September 12, 2008 at 7:50 am (Spiral Hunt)

When I was a kid, I hadn’t quite made the connection between authors and books. Books just happened; there weren’t people involved with the process until it got to the library. Even after logic told me that yes, someone had to make this stuff up, I still didn’t quite believe the connection. Authors were like Mr. Earbrass in The Unstrung Harp, or like the Hollywood conception of an author, complete with garret and muse.  They weren’t quite human.  You couldn’t talk to them, because their minds were on such a different level that they might open up a rip in the fabric of space from the sheer force of imagination.

Yeah.  I didn’t quite consciously believe that, but I couldn’t shake the suspicion that there was some special quality that Real Writers had.  I think some of this came from a form of magical thinking about the writing process, the belief that instead of sitting and working and writing to get something in print, some benevolent Spirit of Publication would visit the worthy.  It doesn’t make sense, but it was on that level of thought where sense doesn’t matter.

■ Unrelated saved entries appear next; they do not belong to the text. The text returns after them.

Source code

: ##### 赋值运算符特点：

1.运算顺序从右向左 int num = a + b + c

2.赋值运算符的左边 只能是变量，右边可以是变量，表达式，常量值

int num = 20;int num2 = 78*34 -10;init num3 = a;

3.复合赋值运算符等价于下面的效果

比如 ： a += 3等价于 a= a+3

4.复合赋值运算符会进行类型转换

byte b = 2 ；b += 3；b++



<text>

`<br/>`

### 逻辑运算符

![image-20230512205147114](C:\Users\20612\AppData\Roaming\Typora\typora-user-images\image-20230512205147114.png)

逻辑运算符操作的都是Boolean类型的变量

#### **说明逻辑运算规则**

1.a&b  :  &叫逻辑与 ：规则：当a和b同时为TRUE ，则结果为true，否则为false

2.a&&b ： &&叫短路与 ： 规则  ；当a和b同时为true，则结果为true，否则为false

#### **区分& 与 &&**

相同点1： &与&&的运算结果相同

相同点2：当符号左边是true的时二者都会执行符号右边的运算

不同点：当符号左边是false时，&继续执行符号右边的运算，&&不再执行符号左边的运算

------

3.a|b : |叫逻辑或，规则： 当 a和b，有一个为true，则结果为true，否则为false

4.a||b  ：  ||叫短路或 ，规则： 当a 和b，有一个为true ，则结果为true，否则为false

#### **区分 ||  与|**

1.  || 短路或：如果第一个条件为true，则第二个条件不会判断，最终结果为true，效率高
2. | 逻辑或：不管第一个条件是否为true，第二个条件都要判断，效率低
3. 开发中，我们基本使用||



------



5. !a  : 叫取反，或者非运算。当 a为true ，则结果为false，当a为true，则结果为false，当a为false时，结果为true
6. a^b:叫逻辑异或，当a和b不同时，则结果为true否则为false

So I fussed.  Even after I knew writers and could recognize that yes, they were human (or at least kept their alien faces in another drawer), I still had this half-submerged idea of What Real Writers Do. Did Real Writers talk about their writing?  Did they do the little “I wrote a good story” dance after a good revision?  Did their bad revisions have “NO!  WRONG!  AND YOU SMELL!” written in the margin?  What could I do or imitate or learn in order to be a Real Writer?

The answer’s simple — write — but the traces of that way of thinking linger.

The reason I’m thinking about this now is that over the last few months, I’d almost forgotten that I had a book coming out.  I’d been working on the new book, getting it critiqued by BRAWL (who found all the weak points and then offered some excellent solutions), and if I thought of Spiral Hunt it was in the form of “what’s the next step”.  Friends had told me that I must be just permanently gleeful that I was getting published and, well, I wasn’t, just because it had faded to the back of my mind.

Yesterday I got a package.

 

Book!

Book!

I haven’t stopped grinning since I opened it.  I think I managed to tell the resident organist something along the lines of “it’s a book!  And there are words in it!  Words that I put there!  And it’s a book!”  I’m pretty sure I called my family too, but it’s a bit of a blur.

But now I know that Real Writers do indeed dance around the apartment waving their books around and yelling “Book! Book!  Book!”  Or at least one real writer does.